[Stored items]
________
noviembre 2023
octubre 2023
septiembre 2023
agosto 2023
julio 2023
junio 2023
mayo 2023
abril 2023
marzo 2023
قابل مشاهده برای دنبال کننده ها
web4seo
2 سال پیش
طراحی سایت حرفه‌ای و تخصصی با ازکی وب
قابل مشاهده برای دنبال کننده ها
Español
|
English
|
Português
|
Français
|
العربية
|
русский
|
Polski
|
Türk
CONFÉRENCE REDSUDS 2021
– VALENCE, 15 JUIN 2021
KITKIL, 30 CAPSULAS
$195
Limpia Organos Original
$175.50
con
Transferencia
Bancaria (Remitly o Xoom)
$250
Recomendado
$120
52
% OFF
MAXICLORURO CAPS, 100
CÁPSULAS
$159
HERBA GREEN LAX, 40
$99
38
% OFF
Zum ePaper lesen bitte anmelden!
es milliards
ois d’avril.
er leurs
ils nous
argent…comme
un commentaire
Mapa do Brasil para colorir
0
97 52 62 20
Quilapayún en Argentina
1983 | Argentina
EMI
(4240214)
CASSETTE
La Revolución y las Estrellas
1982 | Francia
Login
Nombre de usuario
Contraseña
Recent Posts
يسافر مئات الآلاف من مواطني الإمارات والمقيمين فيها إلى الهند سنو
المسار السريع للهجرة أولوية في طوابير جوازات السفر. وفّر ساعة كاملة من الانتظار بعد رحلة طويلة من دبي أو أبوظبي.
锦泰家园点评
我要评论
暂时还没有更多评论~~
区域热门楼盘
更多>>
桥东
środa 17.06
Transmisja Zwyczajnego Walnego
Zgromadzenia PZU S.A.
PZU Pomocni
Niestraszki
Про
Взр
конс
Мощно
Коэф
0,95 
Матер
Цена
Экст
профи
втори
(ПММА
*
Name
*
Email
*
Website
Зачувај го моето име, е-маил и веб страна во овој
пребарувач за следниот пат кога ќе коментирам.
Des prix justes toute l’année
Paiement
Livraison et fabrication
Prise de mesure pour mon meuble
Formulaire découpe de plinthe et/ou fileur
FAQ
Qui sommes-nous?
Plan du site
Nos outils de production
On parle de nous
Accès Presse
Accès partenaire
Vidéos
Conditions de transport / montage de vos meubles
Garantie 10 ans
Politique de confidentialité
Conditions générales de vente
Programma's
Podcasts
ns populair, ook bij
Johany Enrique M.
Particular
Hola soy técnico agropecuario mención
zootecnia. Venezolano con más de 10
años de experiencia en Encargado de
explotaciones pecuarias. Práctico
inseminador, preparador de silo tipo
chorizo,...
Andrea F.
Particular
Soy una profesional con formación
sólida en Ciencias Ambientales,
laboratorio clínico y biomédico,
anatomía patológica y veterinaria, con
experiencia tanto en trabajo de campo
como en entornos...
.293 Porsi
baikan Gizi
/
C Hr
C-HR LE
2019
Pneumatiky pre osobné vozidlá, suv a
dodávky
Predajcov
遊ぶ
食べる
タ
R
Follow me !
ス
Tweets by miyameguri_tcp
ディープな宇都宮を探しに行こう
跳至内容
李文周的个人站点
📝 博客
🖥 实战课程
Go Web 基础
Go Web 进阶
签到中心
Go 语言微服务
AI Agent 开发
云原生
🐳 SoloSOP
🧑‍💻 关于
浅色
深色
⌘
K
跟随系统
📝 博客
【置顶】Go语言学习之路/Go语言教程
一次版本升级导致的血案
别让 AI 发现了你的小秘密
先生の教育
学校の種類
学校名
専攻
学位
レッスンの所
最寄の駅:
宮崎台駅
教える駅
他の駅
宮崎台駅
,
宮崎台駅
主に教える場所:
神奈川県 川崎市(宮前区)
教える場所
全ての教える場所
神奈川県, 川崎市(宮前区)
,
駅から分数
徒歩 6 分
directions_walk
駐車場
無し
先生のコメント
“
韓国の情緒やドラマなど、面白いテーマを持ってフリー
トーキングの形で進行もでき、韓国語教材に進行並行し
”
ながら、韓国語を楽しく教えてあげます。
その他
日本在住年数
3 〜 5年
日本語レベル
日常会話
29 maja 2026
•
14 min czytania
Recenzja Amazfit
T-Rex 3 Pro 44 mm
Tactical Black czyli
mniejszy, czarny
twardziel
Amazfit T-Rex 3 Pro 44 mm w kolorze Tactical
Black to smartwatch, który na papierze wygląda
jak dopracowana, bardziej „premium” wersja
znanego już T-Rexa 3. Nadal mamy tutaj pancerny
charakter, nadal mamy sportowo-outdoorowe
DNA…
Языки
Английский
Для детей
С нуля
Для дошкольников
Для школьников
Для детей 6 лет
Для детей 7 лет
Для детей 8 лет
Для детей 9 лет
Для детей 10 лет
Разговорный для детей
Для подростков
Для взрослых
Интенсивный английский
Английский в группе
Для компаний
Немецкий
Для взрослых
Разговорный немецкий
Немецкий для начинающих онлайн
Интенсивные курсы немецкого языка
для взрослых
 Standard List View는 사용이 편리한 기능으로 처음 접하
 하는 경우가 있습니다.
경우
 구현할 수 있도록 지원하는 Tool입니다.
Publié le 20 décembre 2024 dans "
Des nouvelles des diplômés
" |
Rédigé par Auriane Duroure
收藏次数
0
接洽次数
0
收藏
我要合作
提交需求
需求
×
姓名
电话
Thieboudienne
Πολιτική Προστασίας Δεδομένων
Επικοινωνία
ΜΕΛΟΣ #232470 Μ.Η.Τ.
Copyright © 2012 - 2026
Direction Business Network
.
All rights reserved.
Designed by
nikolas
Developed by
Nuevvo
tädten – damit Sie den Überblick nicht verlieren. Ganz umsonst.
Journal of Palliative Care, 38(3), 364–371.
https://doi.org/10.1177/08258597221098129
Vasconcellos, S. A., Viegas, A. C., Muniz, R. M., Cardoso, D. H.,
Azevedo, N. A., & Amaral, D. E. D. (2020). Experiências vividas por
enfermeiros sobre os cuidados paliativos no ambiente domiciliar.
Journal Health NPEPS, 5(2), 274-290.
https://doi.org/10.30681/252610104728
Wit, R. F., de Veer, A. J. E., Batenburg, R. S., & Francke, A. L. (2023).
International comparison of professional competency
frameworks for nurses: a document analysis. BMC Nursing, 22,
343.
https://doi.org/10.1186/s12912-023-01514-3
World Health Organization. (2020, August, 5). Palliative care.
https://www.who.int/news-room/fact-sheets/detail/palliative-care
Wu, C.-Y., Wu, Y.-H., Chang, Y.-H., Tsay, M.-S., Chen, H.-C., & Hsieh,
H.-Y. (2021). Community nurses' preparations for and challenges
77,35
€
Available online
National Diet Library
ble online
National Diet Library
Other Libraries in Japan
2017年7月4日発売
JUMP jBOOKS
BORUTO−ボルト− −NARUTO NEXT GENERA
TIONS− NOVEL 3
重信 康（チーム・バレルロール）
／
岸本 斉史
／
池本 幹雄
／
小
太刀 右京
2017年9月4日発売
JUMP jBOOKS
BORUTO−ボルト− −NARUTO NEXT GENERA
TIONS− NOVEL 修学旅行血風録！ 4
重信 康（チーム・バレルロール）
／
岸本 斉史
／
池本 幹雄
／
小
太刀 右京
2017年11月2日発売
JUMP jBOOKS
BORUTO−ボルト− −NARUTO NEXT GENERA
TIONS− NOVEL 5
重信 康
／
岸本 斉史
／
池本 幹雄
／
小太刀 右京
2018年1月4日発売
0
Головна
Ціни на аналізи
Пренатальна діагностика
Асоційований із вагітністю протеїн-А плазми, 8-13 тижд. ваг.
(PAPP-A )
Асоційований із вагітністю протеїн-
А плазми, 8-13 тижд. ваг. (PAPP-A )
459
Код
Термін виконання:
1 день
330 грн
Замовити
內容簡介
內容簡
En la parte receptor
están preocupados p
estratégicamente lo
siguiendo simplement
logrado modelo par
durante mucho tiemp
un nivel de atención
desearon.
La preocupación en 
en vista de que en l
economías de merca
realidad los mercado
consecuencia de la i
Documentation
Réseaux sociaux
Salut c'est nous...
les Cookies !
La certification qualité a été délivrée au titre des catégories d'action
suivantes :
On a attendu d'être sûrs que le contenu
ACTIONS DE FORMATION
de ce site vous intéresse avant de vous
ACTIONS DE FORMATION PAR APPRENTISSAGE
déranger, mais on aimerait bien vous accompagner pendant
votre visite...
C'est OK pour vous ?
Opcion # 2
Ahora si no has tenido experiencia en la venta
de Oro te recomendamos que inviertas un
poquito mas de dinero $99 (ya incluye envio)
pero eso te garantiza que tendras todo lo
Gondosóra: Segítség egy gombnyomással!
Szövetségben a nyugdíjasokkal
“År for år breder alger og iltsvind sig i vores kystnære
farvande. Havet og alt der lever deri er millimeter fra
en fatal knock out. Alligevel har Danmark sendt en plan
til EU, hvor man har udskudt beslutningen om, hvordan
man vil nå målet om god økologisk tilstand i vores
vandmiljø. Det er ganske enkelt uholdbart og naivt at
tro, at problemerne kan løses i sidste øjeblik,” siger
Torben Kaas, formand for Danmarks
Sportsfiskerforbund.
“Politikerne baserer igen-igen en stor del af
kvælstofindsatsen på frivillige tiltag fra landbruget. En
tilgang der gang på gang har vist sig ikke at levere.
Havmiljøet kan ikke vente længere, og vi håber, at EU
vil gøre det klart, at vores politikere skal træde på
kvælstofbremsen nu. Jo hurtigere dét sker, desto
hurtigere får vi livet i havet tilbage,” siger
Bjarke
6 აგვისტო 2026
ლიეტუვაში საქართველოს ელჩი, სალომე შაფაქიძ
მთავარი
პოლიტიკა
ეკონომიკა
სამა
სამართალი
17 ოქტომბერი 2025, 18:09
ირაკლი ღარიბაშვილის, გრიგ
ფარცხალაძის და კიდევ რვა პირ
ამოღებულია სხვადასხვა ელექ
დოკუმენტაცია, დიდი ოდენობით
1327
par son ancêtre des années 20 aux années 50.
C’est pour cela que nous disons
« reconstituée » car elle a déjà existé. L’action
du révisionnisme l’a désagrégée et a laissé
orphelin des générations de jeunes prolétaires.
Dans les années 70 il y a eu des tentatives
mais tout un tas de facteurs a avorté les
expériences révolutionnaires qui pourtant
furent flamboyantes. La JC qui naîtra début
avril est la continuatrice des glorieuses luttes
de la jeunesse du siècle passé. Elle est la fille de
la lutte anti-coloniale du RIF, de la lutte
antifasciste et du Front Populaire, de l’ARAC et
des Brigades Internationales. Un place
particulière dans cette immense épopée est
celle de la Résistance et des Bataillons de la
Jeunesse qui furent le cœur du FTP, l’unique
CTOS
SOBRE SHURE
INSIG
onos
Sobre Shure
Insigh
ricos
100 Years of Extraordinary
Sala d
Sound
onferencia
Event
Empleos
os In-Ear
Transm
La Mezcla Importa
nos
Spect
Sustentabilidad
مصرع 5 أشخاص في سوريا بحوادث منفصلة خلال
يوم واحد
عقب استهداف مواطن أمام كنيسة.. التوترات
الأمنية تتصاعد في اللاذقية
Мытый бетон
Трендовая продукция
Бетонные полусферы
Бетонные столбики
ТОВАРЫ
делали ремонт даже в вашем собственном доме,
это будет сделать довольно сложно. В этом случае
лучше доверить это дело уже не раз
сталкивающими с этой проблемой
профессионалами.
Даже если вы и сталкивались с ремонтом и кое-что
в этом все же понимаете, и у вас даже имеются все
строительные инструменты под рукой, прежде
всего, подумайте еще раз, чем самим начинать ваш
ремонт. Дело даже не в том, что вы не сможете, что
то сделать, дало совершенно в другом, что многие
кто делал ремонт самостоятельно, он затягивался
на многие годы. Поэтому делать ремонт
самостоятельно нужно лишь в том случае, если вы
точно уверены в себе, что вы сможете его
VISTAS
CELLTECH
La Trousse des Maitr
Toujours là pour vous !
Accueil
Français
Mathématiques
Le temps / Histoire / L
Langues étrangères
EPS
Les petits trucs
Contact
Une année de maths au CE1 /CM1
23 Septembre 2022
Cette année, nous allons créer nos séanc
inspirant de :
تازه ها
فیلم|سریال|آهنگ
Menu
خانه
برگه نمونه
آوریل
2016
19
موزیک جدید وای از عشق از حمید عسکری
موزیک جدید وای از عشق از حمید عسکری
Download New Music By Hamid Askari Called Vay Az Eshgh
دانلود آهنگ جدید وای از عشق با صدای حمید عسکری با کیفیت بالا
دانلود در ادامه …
________
▸ **EXERCISE AIM**
From the data above, copy each line where the string "Бетонные" appears.

▸ **ANSWER**
Бетонные полусферы
Бетонные столбики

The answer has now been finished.